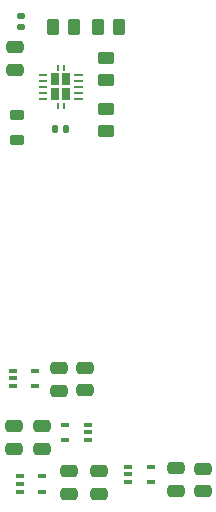
<source format=gbr>
%TF.GenerationSoftware,KiCad,Pcbnew,7.0.9-7.0.9~ubuntu22.04.1*%
%TF.CreationDate,2023-12-29T16:16:38+05:30*%
%TF.ProjectId,ulpLoRa_charge controller HAT,756c704c-6f52-4615-9f63-686172676520,rev?*%
%TF.SameCoordinates,Original*%
%TF.FileFunction,Paste,Top*%
%TF.FilePolarity,Positive*%
%FSLAX46Y46*%
G04 Gerber Fmt 4.6, Leading zero omitted, Abs format (unit mm)*
G04 Created by KiCad (PCBNEW 7.0.9-7.0.9~ubuntu22.04.1) date 2023-12-29 16:16:38*
%MOMM*%
%LPD*%
G01*
G04 APERTURE LIST*
G04 Aperture macros list*
%AMRoundRect*
0 Rectangle with rounded corners*
0 $1 Rounding radius*
0 $2 $3 $4 $5 $6 $7 $8 $9 X,Y pos of 4 corners*
0 Add a 4 corners polygon primitive as box body*
4,1,4,$2,$3,$4,$5,$6,$7,$8,$9,$2,$3,0*
0 Add four circle primitives for the rounded corners*
1,1,$1+$1,$2,$3*
1,1,$1+$1,$4,$5*
1,1,$1+$1,$6,$7*
1,1,$1+$1,$8,$9*
0 Add four rect primitives between the rounded corners*
20,1,$1+$1,$2,$3,$4,$5,0*
20,1,$1+$1,$4,$5,$6,$7,0*
20,1,$1+$1,$6,$7,$8,$9,0*
20,1,$1+$1,$8,$9,$2,$3,0*%
G04 Aperture macros list end*
%ADD10RoundRect,0.250000X0.450000X-0.262500X0.450000X0.262500X-0.450000X0.262500X-0.450000X-0.262500X0*%
%ADD11RoundRect,0.218750X0.381250X-0.218750X0.381250X0.218750X-0.381250X0.218750X-0.381250X-0.218750X0*%
%ADD12RoundRect,0.250000X0.475000X-0.250000X0.475000X0.250000X-0.475000X0.250000X-0.475000X-0.250000X0*%
%ADD13R,0.650000X0.400000*%
%ADD14RoundRect,0.250000X-0.475000X0.250000X-0.475000X-0.250000X0.475000X-0.250000X0.475000X0.250000X0*%
%ADD15RoundRect,0.250000X-0.450000X0.262500X-0.450000X-0.262500X0.450000X-0.262500X0.450000X0.262500X0*%
%ADD16RoundRect,0.140000X-0.170000X0.140000X-0.170000X-0.140000X0.170000X-0.140000X0.170000X0.140000X0*%
%ADD17RoundRect,0.140000X-0.140000X-0.170000X0.140000X-0.170000X0.140000X0.170000X-0.140000X0.170000X0*%
%ADD18RoundRect,0.250000X-0.262500X-0.450000X0.262500X-0.450000X0.262500X0.450000X-0.262500X0.450000X0*%
%ADD19R,0.230000X0.230000*%
%ADD20O,0.800000X0.230000*%
%ADD21R,0.680000X1.050000*%
%ADD22R,0.260000X0.500000*%
G04 APERTURE END LIST*
D10*
%TO.C,R3*%
X149604913Y-80014713D03*
X149604913Y-78189713D03*
%TD*%
D11*
%TO.C,L1*%
X142113000Y-80797500D03*
X142113000Y-78672500D03*
%TD*%
D12*
%TO.C,C10*%
X141817050Y-106928314D03*
X141817050Y-105028314D03*
%TD*%
D13*
%TO.C,U4*%
X141724106Y-100316507D03*
X141724106Y-100966507D03*
X141724106Y-101616507D03*
X143624106Y-101616507D03*
X143624106Y-100316507D03*
%TD*%
D14*
%TO.C,C9*%
X155527242Y-108570174D03*
X155527242Y-110470174D03*
%TD*%
D15*
%TO.C,R2*%
X149604913Y-73871713D03*
X149604913Y-75696713D03*
%TD*%
D16*
%TO.C,C3*%
X142464645Y-70243989D03*
X142464645Y-71203989D03*
%TD*%
D12*
%TO.C,C7*%
X144203402Y-106928314D03*
X144203402Y-105028314D03*
%TD*%
D17*
%TO.C,C1*%
X145314913Y-79864213D03*
X146274913Y-79864213D03*
%TD*%
D14*
%TO.C,C6*%
X149022578Y-108820353D03*
X149022578Y-110720353D03*
%TD*%
D18*
%TO.C,R4*%
X148946413Y-71228213D03*
X150771413Y-71228213D03*
%TD*%
%TO.C,R1*%
X145136413Y-71228213D03*
X146961413Y-71228213D03*
%TD*%
D14*
%TO.C,C11*%
X146495766Y-108845371D03*
X146495766Y-110745371D03*
%TD*%
D13*
%TO.C,U3*%
X142344151Y-109245227D03*
X142344151Y-109895227D03*
X142344151Y-110545227D03*
X144244151Y-110545227D03*
X144244151Y-109245227D03*
%TD*%
D14*
%TO.C,C8*%
X147853915Y-100081401D03*
X147853915Y-101981401D03*
%TD*%
%TO.C,C5*%
X157828893Y-108595191D03*
X157828893Y-110495191D03*
%TD*%
D13*
%TO.C,U5*%
X148070727Y-106174512D03*
X148070727Y-105524512D03*
X148070727Y-104874512D03*
X146170727Y-104874512D03*
X146170727Y-106174512D03*
%TD*%
D14*
%TO.C,C4*%
X145612732Y-100100352D03*
X145612732Y-102000352D03*
%TD*%
D19*
%TO.C,U1*%
X144038913Y-75282213D03*
D20*
X144323913Y-75282213D03*
D19*
X144038913Y-75782213D03*
D20*
X144323913Y-75782213D03*
D19*
X144038913Y-76282213D03*
D20*
X144323913Y-76282213D03*
D19*
X144038913Y-76782213D03*
D20*
X144323913Y-76782213D03*
D19*
X144038913Y-77282213D03*
D20*
X144323913Y-77282213D03*
X147273913Y-77282213D03*
D19*
X147558913Y-77282213D03*
D20*
X147273913Y-76782213D03*
D19*
X147558913Y-76782213D03*
D20*
X147273913Y-76282213D03*
D19*
X147558913Y-76282213D03*
D20*
X147273913Y-75782213D03*
D19*
X147558913Y-75782213D03*
D20*
X147273913Y-75282213D03*
D19*
X147558913Y-75282213D03*
D21*
X145348913Y-75647213D03*
X145348913Y-76917213D03*
D22*
X145548913Y-74652213D03*
X145548913Y-77912213D03*
X146048913Y-74652213D03*
X146048913Y-77912213D03*
D21*
X146248913Y-75647213D03*
X146248913Y-76917213D03*
%TD*%
D12*
%TO.C,C2*%
X141942500Y-74829682D03*
X141942500Y-72929682D03*
%TD*%
D13*
%TO.C,U2*%
X151524372Y-108444653D03*
X151524372Y-109094653D03*
X151524372Y-109744653D03*
X153424372Y-109744653D03*
X153424372Y-108444653D03*
%TD*%
M02*

</source>
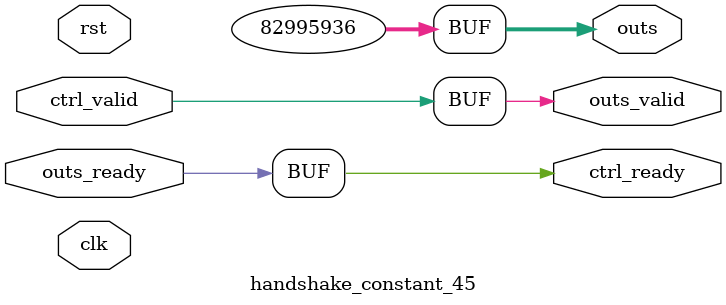
<source format=v>
`timescale 1ns / 1ps
module handshake_constant_45 #(
  parameter DATA_WIDTH = 32  // Default set to 32 bits
) (
  input                       clk,
  input                       rst,
  // Input Channel
  input                       ctrl_valid,
  output                      ctrl_ready,
  // Output Channel
  output [DATA_WIDTH - 1 : 0] outs,
  output                      outs_valid,
  input                       outs_ready
);
  assign outs       = 27'b100111100100110101011100000;
  assign outs_valid = ctrl_valid;
  assign ctrl_ready = outs_ready;

endmodule

</source>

TASK TO CARRY OUT:
The full set of entries should be transcribed exactly, pictures left aside.

RESPONSE:
<source format=gbr>
%TF.GenerationSoftware,KiCad,Pcbnew,7.0.9-7.0.9~ubuntu22.04.1*%
%TF.CreationDate,2023-12-29T16:16:38+05:30*%
%TF.ProjectId,ulpLoRa_charge controller HAT,756c704c-6f52-4615-9f63-686172676520,rev?*%
%TF.SameCoordinates,Original*%
%TF.FileFunction,Paste,Top*%
%TF.FilePolarity,Positive*%
%FSLAX46Y46*%
G04 Gerber Fmt 4.6, Leading zero omitted, Abs format (unit mm)*
G04 Created by KiCad (PCBNEW 7.0.9-7.0.9~ubuntu22.04.1) date 2023-12-29 16:16:38*
%MOMM*%
%LPD*%
G01*
G04 APERTURE LIST*
G04 Aperture macros list*
%AMRoundRect*
0 Rectangle with rounded corners*
0 $1 Rounding radius*
0 $2 $3 $4 $5 $6 $7 $8 $9 X,Y pos of 4 corners*
0 Add a 4 corners polygon primitive as box body*
4,1,4,$2,$3,$4,$5,$6,$7,$8,$9,$2,$3,0*
0 Add four circle primitives for the rounded corners*
1,1,$1+$1,$2,$3*
1,1,$1+$1,$4,$5*
1,1,$1+$1,$6,$7*
1,1,$1+$1,$8,$9*
0 Add four rect primitives between the rounded corners*
20,1,$1+$1,$2,$3,$4,$5,0*
20,1,$1+$1,$4,$5,$6,$7,0*
20,1,$1+$1,$6,$7,$8,$9,0*
20,1,$1+$1,$8,$9,$2,$3,0*%
G04 Aperture macros list end*
%ADD10RoundRect,0.250000X0.450000X-0.262500X0.450000X0.262500X-0.450000X0.262500X-0.450000X-0.262500X0*%
%ADD11RoundRect,0.218750X0.381250X-0.218750X0.381250X0.218750X-0.381250X0.218750X-0.381250X-0.218750X0*%
%ADD12RoundRect,0.250000X0.475000X-0.250000X0.475000X0.250000X-0.475000X0.250000X-0.475000X-0.250000X0*%
%ADD13R,0.650000X0.400000*%
%ADD14RoundRect,0.250000X-0.475000X0.250000X-0.475000X-0.250000X0.475000X-0.250000X0.475000X0.250000X0*%
%ADD15RoundRect,0.250000X-0.450000X0.262500X-0.450000X-0.262500X0.450000X-0.262500X0.450000X0.262500X0*%
%ADD16RoundRect,0.140000X-0.170000X0.140000X-0.170000X-0.140000X0.170000X-0.140000X0.170000X0.140000X0*%
%ADD17RoundRect,0.140000X-0.140000X-0.170000X0.140000X-0.170000X0.140000X0.170000X-0.140000X0.170000X0*%
%ADD18RoundRect,0.250000X-0.262500X-0.450000X0.262500X-0.450000X0.262500X0.450000X-0.262500X0.450000X0*%
%ADD19R,0.230000X0.230000*%
%ADD20O,0.800000X0.230000*%
%ADD21R,0.680000X1.050000*%
%ADD22R,0.260000X0.500000*%
G04 APERTURE END LIST*
D10*
%TO.C,R3*%
X149604913Y-80014713D03*
X149604913Y-78189713D03*
%TD*%
D11*
%TO.C,L1*%
X142113000Y-80797500D03*
X142113000Y-78672500D03*
%TD*%
D12*
%TO.C,C10*%
X141817050Y-106928314D03*
X141817050Y-105028314D03*
%TD*%
D13*
%TO.C,U4*%
X141724106Y-100316507D03*
X141724106Y-100966507D03*
X141724106Y-101616507D03*
X143624106Y-101616507D03*
X143624106Y-100316507D03*
%TD*%
D14*
%TO.C,C9*%
X155527242Y-108570174D03*
X155527242Y-110470174D03*
%TD*%
D15*
%TO.C,R2*%
X149604913Y-73871713D03*
X149604913Y-75696713D03*
%TD*%
D16*
%TO.C,C3*%
X142464645Y-70243989D03*
X142464645Y-71203989D03*
%TD*%
D12*
%TO.C,C7*%
X144203402Y-106928314D03*
X144203402Y-105028314D03*
%TD*%
D17*
%TO.C,C1*%
X145314913Y-79864213D03*
X146274913Y-79864213D03*
%TD*%
D14*
%TO.C,C6*%
X149022578Y-108820353D03*
X149022578Y-110720353D03*
%TD*%
D18*
%TO.C,R4*%
X148946413Y-71228213D03*
X150771413Y-71228213D03*
%TD*%
%TO.C,R1*%
X145136413Y-71228213D03*
X146961413Y-71228213D03*
%TD*%
D14*
%TO.C,C11*%
X146495766Y-108845371D03*
X146495766Y-110745371D03*
%TD*%
D13*
%TO.C,U3*%
X142344151Y-109245227D03*
X142344151Y-109895227D03*
X142344151Y-110545227D03*
X144244151Y-110545227D03*
X144244151Y-109245227D03*
%TD*%
D14*
%TO.C,C8*%
X147853915Y-100081401D03*
X147853915Y-101981401D03*
%TD*%
%TO.C,C5*%
X157828893Y-108595191D03*
X157828893Y-110495191D03*
%TD*%
D13*
%TO.C,U5*%
X148070727Y-106174512D03*
X148070727Y-105524512D03*
X148070727Y-104874512D03*
X146170727Y-104874512D03*
X146170727Y-106174512D03*
%TD*%
D14*
%TO.C,C4*%
X145612732Y-100100352D03*
X145612732Y-102000352D03*
%TD*%
D19*
%TO.C,U1*%
X144038913Y-75282213D03*
D20*
X144323913Y-75282213D03*
D19*
X144038913Y-75782213D03*
D20*
X144323913Y-75782213D03*
D19*
X144038913Y-76282213D03*
D20*
X144323913Y-76282213D03*
D19*
X144038913Y-76782213D03*
D20*
X144323913Y-76782213D03*
D19*
X144038913Y-77282213D03*
D20*
X144323913Y-77282213D03*
X147273913Y-77282213D03*
D19*
X147558913Y-77282213D03*
D20*
X147273913Y-76782213D03*
D19*
X147558913Y-76782213D03*
D20*
X147273913Y-76282213D03*
D19*
X147558913Y-76282213D03*
D20*
X147273913Y-75782213D03*
D19*
X147558913Y-75782213D03*
D20*
X147273913Y-75282213D03*
D19*
X147558913Y-75282213D03*
D21*
X145348913Y-75647213D03*
X145348913Y-76917213D03*
D22*
X145548913Y-74652213D03*
X145548913Y-77912213D03*
X146048913Y-74652213D03*
X146048913Y-77912213D03*
D21*
X146248913Y-75647213D03*
X146248913Y-76917213D03*
%TD*%
D12*
%TO.C,C2*%
X141942500Y-74829682D03*
X141942500Y-72929682D03*
%TD*%
D13*
%TO.C,U2*%
X151524372Y-108444653D03*
X151524372Y-109094653D03*
X151524372Y-109744653D03*
X153424372Y-109744653D03*
X153424372Y-108444653D03*
%TD*%
M02*

</source>
<source format=v>
`timescale 1ns / 1ps
module handshake_constant_45 #(
  parameter DATA_WIDTH = 32  // Default set to 32 bits
) (
  input                       clk,
  input                       rst,
  // Input Channel
  input                       ctrl_valid,
  output                      ctrl_ready,
  // Output Channel
  output [DATA_WIDTH - 1 : 0] outs,
  output                      outs_valid,
  input                       outs_ready
);
  assign outs       = 27'b100111100100110101011100000;
  assign outs_valid = ctrl_valid;
  assign ctrl_ready = outs_ready;

endmodule

</source>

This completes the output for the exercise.